Extracted records:
○ ○ ○ ○

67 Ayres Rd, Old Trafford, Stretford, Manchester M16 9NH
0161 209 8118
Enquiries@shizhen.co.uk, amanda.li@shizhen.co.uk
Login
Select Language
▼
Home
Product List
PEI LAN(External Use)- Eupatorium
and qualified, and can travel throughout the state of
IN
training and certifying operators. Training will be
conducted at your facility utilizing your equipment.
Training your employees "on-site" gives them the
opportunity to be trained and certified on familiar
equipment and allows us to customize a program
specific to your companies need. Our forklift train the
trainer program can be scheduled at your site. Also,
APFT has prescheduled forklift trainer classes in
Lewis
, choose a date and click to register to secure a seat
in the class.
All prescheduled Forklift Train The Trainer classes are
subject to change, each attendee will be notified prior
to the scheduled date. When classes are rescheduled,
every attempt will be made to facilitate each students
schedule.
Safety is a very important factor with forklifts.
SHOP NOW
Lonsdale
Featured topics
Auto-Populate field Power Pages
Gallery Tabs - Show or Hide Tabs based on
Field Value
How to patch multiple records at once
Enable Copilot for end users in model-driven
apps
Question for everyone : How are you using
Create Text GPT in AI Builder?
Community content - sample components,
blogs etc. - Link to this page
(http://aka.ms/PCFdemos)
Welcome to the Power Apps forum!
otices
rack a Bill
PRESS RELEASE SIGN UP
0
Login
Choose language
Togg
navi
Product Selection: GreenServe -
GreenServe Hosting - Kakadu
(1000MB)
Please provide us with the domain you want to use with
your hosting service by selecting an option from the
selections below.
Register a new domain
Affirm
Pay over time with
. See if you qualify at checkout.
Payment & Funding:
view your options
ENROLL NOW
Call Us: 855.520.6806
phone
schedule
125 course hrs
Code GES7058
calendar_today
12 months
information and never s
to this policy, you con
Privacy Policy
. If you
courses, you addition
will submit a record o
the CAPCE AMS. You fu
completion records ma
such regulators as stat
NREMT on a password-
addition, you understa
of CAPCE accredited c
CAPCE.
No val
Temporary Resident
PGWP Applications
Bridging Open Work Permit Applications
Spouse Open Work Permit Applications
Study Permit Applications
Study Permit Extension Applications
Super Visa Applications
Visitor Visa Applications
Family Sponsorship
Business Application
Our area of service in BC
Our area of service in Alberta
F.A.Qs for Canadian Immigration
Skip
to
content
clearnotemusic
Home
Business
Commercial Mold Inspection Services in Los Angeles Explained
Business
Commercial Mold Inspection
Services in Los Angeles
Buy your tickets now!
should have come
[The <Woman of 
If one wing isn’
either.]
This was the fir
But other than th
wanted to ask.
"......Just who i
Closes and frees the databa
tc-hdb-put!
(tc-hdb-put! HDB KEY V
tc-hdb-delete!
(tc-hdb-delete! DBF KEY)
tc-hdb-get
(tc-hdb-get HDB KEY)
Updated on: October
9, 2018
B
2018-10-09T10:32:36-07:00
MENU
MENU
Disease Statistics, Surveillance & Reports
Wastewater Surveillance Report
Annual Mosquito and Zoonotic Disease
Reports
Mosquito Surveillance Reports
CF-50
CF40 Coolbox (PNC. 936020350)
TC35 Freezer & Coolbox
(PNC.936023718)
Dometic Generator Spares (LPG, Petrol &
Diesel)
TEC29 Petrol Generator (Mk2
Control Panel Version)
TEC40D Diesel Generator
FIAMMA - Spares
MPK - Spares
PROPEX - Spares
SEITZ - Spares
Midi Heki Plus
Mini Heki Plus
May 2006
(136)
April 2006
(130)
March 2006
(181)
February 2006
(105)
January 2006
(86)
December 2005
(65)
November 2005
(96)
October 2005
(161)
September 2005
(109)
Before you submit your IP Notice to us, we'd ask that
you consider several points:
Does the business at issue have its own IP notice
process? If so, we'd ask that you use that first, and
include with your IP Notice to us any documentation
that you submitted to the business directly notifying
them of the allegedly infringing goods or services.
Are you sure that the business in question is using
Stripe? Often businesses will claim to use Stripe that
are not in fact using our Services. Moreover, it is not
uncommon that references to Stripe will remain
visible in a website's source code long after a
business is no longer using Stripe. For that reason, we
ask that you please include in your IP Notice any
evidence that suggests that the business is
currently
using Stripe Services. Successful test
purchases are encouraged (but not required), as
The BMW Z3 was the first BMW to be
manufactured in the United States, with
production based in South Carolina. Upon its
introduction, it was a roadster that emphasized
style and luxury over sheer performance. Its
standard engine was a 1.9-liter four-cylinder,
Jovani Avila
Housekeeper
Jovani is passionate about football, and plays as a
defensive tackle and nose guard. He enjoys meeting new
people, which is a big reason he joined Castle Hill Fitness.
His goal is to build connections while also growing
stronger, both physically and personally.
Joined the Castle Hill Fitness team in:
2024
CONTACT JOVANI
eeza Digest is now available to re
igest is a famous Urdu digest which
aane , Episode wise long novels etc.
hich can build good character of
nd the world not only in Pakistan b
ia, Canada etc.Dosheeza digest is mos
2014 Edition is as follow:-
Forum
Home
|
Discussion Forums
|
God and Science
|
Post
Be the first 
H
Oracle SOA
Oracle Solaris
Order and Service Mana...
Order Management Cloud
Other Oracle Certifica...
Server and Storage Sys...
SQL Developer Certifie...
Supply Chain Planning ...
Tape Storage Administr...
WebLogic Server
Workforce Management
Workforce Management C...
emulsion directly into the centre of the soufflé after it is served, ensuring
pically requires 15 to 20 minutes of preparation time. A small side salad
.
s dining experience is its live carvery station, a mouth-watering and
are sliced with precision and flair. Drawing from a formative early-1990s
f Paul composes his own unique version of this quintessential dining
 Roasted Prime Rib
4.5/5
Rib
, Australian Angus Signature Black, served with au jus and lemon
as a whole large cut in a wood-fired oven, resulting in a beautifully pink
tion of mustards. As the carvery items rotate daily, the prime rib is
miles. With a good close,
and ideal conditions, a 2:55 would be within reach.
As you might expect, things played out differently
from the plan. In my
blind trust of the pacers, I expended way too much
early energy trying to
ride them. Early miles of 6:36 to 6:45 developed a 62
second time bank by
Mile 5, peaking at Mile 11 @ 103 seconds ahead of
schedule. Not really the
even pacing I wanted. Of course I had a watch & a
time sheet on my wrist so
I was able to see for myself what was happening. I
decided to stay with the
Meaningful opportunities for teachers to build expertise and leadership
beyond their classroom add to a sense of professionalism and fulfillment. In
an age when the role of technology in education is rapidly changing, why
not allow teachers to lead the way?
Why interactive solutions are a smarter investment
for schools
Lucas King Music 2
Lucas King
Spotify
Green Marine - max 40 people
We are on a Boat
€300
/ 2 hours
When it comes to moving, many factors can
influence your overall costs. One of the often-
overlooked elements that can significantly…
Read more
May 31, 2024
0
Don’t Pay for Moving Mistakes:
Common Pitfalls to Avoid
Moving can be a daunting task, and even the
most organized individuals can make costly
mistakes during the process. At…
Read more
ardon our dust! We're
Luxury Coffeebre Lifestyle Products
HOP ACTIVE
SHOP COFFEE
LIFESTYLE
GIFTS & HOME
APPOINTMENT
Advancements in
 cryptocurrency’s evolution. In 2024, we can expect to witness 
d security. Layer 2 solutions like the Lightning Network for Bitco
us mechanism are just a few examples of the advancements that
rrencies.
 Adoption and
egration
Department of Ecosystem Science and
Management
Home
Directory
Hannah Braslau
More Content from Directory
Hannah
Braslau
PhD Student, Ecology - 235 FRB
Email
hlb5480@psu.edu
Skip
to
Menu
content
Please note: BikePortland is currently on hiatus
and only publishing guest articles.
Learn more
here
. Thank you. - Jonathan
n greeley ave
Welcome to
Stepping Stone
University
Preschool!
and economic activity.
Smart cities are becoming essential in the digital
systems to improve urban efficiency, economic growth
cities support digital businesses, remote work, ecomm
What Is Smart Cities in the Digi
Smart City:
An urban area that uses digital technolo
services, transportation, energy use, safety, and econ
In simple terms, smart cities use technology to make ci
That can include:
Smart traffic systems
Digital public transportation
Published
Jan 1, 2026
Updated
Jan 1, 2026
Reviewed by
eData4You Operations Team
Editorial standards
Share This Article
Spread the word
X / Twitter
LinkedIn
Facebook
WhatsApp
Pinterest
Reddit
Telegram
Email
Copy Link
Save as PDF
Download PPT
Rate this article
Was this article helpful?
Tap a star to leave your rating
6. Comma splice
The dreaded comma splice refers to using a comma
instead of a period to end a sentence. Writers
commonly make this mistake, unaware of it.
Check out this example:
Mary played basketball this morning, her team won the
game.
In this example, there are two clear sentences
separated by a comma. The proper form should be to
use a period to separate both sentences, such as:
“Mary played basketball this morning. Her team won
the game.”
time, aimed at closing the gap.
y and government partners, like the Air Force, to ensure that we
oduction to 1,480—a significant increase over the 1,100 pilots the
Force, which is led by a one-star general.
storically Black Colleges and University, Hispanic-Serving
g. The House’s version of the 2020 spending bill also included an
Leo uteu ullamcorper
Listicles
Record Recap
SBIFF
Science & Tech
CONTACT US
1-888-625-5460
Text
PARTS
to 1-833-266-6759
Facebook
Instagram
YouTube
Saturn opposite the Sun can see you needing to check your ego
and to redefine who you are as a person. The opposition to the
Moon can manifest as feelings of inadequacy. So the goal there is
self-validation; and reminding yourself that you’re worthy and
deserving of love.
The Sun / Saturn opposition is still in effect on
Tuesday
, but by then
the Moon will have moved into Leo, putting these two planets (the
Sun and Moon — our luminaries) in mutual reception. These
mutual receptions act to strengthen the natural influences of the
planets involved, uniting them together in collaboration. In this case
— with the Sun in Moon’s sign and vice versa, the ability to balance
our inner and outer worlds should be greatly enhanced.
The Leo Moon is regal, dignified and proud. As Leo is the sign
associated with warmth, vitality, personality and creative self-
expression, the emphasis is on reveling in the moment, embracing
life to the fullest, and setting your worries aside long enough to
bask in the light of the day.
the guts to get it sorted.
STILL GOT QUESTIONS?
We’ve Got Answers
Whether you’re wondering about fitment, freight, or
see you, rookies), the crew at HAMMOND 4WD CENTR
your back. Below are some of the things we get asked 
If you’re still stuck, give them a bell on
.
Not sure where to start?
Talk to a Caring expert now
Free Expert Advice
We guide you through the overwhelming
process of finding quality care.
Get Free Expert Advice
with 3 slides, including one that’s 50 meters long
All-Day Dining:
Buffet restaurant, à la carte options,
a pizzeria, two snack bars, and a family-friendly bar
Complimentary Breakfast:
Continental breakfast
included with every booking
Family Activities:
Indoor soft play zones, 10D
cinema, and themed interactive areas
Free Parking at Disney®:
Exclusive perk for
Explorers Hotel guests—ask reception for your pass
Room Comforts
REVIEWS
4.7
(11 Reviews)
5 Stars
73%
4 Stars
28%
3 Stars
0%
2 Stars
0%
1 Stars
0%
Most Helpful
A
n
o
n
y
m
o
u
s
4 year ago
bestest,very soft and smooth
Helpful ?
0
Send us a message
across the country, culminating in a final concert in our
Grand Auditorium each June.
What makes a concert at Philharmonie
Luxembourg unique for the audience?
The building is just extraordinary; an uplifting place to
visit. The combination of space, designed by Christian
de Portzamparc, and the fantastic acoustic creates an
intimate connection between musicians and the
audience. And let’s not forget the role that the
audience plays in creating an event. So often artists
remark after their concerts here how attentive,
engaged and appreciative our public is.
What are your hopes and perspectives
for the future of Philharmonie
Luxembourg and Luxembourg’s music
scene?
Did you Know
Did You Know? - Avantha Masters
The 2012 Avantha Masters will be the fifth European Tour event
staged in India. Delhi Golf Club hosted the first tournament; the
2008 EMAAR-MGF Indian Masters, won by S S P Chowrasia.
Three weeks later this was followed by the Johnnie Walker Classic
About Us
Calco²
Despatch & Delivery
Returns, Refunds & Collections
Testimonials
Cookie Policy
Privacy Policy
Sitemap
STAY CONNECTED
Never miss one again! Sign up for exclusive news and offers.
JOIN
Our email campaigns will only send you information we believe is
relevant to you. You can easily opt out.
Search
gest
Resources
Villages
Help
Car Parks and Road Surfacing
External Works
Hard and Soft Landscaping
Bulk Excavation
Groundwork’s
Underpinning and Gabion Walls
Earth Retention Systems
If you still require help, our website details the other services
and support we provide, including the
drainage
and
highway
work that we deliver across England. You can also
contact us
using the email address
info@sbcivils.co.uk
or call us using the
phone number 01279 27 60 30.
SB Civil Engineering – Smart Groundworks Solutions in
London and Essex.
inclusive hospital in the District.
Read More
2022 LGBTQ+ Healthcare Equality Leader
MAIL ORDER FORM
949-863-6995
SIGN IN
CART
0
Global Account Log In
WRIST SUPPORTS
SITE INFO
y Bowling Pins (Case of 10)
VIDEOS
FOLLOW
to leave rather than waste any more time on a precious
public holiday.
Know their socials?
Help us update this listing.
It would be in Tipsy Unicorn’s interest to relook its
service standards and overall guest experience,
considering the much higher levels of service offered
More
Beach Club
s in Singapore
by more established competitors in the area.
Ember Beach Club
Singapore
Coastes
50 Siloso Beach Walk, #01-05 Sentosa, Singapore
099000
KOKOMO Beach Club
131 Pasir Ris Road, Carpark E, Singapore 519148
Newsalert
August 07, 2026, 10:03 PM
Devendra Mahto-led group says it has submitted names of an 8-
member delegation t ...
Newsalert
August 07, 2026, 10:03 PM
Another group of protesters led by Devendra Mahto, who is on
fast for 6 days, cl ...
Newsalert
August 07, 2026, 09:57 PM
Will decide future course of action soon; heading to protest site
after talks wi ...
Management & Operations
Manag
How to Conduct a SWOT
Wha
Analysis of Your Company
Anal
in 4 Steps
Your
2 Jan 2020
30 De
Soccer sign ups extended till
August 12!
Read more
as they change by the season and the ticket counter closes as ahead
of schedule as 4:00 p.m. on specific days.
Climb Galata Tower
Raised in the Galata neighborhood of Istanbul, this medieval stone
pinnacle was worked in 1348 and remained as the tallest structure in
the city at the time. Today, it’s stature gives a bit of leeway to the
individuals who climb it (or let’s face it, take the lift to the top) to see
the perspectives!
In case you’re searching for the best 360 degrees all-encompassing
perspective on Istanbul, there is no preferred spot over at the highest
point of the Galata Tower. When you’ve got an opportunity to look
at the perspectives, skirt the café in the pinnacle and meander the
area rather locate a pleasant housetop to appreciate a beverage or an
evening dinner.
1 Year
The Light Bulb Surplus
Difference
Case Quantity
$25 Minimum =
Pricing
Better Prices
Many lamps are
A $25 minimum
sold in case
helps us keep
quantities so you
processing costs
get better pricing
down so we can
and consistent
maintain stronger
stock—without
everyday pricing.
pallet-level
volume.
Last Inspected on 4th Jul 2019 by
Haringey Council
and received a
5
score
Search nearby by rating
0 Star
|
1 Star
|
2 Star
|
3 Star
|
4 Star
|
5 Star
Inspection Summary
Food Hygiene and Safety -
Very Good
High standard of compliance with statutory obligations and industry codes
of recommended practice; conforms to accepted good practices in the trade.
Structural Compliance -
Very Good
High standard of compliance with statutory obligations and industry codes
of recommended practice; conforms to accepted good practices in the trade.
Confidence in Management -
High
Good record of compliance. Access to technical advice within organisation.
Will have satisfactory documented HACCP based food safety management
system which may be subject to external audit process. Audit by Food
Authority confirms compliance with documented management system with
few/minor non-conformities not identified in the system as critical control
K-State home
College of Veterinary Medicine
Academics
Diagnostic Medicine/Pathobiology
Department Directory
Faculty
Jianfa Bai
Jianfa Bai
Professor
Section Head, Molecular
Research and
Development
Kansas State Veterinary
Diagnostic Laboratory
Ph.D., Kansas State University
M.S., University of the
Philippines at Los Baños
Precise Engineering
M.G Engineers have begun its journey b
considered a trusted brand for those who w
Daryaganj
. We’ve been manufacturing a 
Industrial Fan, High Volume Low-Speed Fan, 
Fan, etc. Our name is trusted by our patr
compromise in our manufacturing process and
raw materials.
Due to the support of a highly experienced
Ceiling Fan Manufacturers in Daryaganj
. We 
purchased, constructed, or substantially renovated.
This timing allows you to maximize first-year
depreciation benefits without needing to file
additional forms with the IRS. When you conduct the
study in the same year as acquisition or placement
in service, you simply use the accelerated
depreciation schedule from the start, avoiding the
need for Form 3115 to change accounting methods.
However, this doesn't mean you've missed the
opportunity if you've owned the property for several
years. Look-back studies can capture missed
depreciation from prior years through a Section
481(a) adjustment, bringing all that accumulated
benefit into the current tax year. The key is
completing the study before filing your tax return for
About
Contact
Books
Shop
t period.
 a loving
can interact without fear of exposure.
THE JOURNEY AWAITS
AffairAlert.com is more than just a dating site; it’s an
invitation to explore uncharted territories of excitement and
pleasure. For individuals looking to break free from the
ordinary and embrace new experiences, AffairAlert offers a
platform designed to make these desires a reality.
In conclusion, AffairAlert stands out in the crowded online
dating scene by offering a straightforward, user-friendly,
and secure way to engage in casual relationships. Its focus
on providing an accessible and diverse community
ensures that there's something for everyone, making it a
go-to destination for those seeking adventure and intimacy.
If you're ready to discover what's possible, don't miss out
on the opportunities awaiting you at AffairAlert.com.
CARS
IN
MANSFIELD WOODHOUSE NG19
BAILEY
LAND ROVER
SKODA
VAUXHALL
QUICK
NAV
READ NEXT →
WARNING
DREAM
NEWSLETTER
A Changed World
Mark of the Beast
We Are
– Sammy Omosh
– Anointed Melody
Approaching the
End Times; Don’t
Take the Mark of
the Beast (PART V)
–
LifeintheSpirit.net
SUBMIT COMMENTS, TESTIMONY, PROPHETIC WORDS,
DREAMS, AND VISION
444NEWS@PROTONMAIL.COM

○ ○ ○ ○

- _WORK ORDER_
Please state how many lines of the entries above include the string "specific", giving the number and nothing more.

- _TASK SOLUTION_
2